> _WRITTEN TASK_:
The records below hold a stretch from the line with "دعاية وإعلان" through the line with "إنشاءات ومقاولات وديكور"; return exactly those lines, ends included, and nothing more.
··· GIVEN RECORDS ···
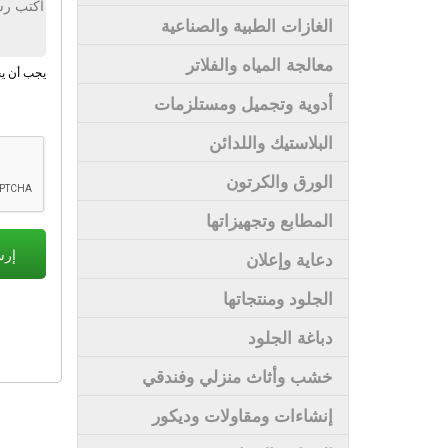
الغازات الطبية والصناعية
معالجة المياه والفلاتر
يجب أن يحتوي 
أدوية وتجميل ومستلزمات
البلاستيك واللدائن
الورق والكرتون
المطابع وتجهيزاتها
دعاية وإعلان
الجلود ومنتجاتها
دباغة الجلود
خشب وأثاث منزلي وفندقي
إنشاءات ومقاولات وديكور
···
··· GIVEN RECORDS ···
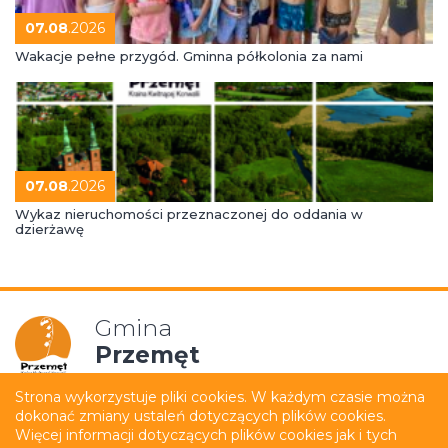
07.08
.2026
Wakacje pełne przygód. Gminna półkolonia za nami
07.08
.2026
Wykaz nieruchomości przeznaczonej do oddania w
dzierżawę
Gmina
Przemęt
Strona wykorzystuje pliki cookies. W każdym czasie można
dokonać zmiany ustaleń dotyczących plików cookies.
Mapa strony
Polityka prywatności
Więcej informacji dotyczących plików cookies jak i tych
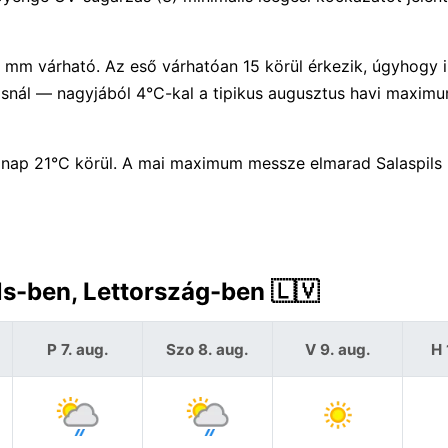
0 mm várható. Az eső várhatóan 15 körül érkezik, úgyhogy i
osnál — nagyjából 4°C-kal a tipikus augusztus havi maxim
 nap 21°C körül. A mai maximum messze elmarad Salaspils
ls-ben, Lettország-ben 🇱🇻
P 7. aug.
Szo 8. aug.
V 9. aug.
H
···
> _RESPONSE_:
دعاية وإعلان
الجلود ومنتجاتها
دباغة الجلود
خشب وأثاث منزلي وفندقي
إنشاءات ومقاولات وديكور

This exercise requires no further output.